** start Text extract **
There’s a bumper sticker commonly seen in Portland, Oregon that reads “Keep Portland Weird”. Although weird is a relative term, as one tours the many craft distilleries in Portland, it’s clear that each marches to the beat of its own drum. Portlanders aren’t concerned with what the rest of the country is doing, they’re intensely curious about exploring the boundaries of their own world and work, and they’re willing to work together in a way you just don’t see in other parts of the country.
Tom Burkleaux is kind of weird (in a good way) by any standard. A former Marine sniper, Burkleaux does computer programming during the day and then runs his distillery at night. New Deal Distillery has grown considerably over the past few years, moving locations and increasing its staff from three to fifteen. New Deal has also put their hat in the whiskey ring with their first whiskey release, New Deal Bourbon Whiskey.
To understand New Deal’s whiskey, it’s important to understand their history with vodka. New Deal really got their start making vodka, and not as a placeholder or cash crop to help fund their whiskey, but as a primary product. Producing vodka came out of Burkleaux’s love for vodka, something that genuinely shows in their products.
** end Text extract **
** start Stored rows **
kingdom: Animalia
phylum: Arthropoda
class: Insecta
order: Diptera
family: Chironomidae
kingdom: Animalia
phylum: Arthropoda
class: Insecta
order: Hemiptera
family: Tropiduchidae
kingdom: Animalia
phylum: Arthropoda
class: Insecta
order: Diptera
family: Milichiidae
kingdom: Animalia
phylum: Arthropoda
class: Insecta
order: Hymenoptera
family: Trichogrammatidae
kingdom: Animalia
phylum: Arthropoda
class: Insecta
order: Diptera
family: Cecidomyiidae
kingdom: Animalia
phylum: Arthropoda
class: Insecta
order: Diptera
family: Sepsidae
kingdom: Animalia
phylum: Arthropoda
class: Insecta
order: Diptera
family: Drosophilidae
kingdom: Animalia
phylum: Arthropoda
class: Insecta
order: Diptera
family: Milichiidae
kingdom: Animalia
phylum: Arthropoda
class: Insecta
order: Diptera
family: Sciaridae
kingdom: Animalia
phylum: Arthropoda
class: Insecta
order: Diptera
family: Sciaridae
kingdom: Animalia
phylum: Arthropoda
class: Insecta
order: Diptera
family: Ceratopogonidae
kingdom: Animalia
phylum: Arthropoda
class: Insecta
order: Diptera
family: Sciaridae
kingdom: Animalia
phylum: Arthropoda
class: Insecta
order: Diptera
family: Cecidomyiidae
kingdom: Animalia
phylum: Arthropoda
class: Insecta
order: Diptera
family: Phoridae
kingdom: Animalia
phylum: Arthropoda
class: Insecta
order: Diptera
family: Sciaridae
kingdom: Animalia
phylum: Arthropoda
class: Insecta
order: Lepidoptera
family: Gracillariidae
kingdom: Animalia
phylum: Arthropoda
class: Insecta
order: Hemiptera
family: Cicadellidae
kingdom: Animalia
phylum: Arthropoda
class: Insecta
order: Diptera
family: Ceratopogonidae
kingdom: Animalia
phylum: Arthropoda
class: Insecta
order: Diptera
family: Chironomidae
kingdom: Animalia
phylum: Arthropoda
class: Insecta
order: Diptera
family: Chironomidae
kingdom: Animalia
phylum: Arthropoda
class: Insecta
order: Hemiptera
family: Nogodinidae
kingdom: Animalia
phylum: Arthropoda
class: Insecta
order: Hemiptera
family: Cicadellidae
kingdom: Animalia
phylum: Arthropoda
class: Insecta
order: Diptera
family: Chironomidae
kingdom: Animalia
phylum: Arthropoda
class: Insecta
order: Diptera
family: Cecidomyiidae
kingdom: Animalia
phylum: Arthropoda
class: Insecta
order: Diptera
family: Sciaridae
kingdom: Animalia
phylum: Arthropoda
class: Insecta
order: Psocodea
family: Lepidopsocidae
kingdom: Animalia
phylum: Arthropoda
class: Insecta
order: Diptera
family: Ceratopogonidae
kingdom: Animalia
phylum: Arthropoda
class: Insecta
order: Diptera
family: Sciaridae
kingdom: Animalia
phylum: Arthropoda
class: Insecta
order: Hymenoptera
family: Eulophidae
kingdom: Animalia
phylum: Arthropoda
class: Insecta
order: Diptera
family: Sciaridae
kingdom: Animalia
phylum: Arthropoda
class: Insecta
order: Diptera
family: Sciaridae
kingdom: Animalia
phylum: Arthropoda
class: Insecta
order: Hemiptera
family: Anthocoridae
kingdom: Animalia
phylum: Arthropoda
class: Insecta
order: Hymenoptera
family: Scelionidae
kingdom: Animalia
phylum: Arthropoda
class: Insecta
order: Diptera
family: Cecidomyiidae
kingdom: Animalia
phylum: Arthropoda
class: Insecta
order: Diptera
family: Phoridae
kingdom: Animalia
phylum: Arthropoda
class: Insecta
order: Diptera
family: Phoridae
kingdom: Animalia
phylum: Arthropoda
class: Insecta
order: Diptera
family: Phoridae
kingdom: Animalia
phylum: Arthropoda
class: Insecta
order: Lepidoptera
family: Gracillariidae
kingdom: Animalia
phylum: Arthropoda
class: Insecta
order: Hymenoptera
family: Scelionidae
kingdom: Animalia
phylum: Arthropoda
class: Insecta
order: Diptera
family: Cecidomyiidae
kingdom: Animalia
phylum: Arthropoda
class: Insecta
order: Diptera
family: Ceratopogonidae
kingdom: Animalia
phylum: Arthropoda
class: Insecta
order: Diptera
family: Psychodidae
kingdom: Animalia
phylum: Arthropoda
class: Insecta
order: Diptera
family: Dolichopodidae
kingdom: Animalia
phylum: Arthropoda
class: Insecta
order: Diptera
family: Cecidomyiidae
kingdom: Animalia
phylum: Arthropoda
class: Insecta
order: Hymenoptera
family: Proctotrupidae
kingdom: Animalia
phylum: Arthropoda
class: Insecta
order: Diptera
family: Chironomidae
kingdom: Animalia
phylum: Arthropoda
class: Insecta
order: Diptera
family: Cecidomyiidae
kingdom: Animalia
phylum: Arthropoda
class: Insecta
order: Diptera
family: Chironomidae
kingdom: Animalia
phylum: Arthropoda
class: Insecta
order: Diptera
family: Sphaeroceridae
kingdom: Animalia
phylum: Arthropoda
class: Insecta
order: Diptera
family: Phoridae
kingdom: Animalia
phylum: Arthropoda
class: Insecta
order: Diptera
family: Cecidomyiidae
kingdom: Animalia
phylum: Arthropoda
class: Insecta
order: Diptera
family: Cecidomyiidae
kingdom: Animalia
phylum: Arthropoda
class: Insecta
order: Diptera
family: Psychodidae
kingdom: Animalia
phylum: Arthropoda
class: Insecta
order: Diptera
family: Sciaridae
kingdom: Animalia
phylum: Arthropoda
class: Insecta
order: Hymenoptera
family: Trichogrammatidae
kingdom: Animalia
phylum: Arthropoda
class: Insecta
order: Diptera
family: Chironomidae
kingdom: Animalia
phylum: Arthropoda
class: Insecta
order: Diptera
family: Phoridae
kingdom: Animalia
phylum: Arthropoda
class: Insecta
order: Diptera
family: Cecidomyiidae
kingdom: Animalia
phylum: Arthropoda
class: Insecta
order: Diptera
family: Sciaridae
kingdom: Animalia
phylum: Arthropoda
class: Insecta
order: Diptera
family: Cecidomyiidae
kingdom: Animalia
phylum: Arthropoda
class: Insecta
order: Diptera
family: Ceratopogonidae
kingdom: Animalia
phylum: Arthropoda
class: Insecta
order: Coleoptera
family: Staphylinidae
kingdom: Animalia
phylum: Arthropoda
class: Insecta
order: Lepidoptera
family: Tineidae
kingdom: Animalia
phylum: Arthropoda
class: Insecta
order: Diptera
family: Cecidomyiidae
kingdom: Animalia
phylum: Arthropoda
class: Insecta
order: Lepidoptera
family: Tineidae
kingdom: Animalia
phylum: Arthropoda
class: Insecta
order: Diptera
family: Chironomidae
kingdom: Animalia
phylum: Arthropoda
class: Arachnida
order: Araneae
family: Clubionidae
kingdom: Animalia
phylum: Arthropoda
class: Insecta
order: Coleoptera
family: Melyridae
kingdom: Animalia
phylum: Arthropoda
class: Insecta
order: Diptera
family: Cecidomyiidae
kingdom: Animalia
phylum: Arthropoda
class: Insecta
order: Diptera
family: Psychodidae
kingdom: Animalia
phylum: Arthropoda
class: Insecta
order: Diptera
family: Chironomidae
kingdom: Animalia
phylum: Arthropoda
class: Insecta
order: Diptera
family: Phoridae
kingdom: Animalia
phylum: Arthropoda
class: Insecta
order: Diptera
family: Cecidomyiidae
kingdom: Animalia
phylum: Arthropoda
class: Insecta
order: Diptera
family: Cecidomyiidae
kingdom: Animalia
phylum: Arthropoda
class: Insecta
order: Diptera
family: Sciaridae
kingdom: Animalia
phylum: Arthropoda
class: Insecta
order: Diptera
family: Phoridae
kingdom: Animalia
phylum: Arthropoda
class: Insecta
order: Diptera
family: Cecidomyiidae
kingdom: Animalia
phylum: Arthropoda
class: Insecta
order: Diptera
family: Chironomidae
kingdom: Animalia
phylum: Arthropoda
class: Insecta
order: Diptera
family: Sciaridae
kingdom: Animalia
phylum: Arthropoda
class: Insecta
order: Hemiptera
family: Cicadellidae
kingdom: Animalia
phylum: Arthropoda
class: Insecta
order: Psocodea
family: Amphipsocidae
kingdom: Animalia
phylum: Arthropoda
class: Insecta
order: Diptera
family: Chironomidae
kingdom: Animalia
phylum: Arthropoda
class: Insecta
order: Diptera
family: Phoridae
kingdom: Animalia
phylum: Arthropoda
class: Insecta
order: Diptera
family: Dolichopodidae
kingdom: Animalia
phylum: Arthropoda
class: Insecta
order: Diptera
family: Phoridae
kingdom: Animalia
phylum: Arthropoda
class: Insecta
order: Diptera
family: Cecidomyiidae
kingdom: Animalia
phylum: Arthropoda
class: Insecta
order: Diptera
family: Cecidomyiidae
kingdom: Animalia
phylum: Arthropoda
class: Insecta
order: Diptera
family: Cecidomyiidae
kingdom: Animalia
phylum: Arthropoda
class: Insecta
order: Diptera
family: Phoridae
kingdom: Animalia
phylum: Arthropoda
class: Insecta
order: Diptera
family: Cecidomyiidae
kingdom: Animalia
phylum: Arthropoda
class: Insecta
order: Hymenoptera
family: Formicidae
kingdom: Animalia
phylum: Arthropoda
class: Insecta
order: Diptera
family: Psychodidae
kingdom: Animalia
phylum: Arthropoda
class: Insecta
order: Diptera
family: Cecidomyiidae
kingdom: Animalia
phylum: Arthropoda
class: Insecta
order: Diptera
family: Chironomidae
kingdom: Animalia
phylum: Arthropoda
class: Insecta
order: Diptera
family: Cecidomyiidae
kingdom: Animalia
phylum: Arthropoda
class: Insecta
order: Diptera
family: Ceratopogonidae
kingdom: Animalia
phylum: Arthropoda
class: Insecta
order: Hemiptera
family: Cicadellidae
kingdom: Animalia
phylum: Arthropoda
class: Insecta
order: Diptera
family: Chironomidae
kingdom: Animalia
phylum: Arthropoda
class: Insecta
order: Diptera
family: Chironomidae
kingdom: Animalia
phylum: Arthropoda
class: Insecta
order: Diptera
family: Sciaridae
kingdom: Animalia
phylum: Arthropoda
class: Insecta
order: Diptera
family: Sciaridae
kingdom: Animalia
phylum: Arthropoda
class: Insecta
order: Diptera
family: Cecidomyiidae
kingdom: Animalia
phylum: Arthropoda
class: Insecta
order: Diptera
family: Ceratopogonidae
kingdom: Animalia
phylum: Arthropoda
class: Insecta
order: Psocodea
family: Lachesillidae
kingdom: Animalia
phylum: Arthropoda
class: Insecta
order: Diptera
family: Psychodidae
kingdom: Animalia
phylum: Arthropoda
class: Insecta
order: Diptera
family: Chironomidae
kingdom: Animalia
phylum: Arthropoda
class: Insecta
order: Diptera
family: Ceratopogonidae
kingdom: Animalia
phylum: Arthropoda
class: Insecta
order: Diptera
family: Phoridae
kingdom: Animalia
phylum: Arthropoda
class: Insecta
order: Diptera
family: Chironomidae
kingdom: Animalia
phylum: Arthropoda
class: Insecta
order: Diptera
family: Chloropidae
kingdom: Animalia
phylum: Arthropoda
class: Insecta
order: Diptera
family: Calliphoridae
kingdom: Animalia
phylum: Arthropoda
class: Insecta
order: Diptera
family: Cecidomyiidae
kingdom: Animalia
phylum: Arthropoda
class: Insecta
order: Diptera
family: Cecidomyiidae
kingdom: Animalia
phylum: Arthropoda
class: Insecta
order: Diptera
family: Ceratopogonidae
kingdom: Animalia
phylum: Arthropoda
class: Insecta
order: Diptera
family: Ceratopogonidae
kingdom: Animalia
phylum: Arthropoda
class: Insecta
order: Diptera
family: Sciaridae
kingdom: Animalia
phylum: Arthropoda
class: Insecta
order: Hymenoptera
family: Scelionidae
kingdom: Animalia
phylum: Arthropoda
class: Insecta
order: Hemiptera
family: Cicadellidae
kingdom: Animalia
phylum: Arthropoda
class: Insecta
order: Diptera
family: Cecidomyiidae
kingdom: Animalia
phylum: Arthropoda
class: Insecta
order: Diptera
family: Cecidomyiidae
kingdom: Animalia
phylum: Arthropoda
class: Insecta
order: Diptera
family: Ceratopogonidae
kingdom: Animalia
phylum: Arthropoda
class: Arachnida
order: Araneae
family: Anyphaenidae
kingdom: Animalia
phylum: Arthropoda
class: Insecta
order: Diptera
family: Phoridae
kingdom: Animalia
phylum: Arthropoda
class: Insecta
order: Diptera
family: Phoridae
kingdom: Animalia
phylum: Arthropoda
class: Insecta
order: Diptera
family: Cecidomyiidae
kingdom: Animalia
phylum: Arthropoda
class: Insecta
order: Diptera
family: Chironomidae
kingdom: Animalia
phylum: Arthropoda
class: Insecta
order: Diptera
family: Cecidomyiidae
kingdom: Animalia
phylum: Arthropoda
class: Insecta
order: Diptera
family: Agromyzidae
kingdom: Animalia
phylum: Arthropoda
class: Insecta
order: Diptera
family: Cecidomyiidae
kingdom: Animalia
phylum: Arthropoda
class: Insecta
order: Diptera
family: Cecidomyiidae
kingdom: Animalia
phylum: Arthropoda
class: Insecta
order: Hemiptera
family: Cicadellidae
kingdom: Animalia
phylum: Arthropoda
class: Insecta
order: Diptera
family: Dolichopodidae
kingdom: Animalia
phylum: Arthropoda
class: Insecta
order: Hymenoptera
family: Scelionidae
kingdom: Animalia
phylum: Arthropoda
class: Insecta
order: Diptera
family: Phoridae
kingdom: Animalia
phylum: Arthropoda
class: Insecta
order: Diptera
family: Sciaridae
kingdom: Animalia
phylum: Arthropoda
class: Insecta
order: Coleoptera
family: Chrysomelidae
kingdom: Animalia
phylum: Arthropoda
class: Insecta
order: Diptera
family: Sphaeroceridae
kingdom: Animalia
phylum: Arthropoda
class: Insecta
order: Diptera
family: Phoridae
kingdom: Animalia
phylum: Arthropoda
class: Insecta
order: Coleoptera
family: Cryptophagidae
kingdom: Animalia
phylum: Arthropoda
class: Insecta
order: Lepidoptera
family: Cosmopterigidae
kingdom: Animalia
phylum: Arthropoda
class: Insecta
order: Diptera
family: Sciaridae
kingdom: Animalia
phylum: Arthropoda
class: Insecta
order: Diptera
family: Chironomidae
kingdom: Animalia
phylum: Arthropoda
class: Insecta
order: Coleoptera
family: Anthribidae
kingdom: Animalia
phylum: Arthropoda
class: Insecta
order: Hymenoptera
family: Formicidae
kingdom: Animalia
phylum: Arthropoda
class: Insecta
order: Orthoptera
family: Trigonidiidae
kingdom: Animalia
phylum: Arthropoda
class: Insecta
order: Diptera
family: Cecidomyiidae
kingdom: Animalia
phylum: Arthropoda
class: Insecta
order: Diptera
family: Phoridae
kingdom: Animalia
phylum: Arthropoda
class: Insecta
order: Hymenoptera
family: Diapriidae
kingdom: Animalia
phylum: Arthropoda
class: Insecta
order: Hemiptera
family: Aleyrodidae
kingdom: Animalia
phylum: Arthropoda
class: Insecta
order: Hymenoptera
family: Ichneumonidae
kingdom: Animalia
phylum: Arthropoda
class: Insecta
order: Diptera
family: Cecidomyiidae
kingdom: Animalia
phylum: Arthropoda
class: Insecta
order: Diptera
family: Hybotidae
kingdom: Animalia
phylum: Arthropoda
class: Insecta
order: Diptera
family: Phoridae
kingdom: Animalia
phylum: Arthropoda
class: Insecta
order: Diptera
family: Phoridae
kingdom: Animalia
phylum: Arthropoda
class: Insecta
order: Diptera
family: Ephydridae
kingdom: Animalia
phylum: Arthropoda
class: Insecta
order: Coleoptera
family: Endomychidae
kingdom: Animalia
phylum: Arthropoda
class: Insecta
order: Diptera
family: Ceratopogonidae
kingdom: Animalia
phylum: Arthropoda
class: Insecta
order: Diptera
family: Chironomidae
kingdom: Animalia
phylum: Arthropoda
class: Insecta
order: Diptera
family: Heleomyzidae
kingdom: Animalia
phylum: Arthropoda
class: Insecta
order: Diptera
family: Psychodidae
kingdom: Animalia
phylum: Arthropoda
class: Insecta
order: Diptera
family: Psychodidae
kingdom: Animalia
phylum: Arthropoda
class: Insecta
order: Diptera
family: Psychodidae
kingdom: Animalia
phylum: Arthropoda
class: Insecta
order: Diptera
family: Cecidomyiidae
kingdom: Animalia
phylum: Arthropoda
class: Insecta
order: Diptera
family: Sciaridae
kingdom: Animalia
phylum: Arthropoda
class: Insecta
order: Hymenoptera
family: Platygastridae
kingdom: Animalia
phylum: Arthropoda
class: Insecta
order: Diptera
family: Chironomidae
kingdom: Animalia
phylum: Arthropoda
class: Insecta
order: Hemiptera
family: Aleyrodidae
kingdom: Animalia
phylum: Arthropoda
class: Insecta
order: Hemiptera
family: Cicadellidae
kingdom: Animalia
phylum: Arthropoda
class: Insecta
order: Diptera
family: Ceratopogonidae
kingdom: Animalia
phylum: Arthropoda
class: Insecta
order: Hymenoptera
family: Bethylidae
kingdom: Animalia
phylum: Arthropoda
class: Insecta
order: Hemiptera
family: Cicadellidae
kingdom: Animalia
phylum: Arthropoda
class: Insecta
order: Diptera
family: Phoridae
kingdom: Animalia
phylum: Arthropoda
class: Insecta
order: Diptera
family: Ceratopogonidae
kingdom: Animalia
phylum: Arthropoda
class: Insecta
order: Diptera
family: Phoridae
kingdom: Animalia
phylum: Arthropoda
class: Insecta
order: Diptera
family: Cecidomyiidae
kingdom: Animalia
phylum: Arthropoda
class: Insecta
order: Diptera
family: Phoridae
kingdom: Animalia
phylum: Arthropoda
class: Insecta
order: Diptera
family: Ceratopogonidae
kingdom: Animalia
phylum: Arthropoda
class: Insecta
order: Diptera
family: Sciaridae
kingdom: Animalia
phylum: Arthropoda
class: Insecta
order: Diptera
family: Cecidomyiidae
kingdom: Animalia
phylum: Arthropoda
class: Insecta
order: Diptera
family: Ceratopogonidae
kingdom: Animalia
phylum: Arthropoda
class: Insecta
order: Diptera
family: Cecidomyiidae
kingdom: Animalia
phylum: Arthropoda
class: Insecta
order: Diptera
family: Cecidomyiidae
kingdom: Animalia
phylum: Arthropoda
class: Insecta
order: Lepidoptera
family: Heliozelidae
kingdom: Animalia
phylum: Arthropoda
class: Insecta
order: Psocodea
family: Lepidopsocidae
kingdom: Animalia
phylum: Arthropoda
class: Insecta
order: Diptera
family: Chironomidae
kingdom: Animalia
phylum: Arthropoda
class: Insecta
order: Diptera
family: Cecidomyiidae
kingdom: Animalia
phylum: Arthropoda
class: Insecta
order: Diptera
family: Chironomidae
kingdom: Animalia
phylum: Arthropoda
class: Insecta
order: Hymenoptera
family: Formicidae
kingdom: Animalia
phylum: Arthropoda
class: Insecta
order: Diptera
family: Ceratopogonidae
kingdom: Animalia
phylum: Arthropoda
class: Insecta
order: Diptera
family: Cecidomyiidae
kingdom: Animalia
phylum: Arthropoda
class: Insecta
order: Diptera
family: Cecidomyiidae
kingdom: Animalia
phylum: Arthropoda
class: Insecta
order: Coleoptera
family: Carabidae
** end Stored rows **
Set problem 1: Repeat the Portland distilleries text from "Tom Burkleaux is" up to and including "Deal Bourbon Whiskey.", substituting "marksman" for "sniper".
Set problem 2: Turn the paragraph of the Portland distilleries text that begins "Tom Burkleaux is kind of weird" into a short bulleted list that keeps its main facts.
Set problem 3: List every role or occupation the Portland distilleries text gives for Tom Burkleaux.

Problem solution 1:
Tom Burkleaux is kind of weird (in a good way) by any standard. A former Marine marksman, Burkleaux does computer programming during the day and then runs his distillery at night. New Deal Distillery has grown considerably over the past few years, moving locations and increasing its staff from three to fifteen. New Deal has also put their hat in the whiskey ring with their first whiskey release, New Deal Bourbon Whiskey.

Problem solution 2:
- Tom Burkleaux is a former Marine sniper.
- He does computer programming during the day and runs his distillery at night.
- New Deal Distillery has grown considerably over the past few years. It has moved locations and increased its staff from three to fifteen.
- Its first whiskey release is New Deal Bourbon Whiskey.

Problem solution 3:
- Former Marine sniper
- Computer programmer (during the day)
- Distillery operator (runs his distillery at night)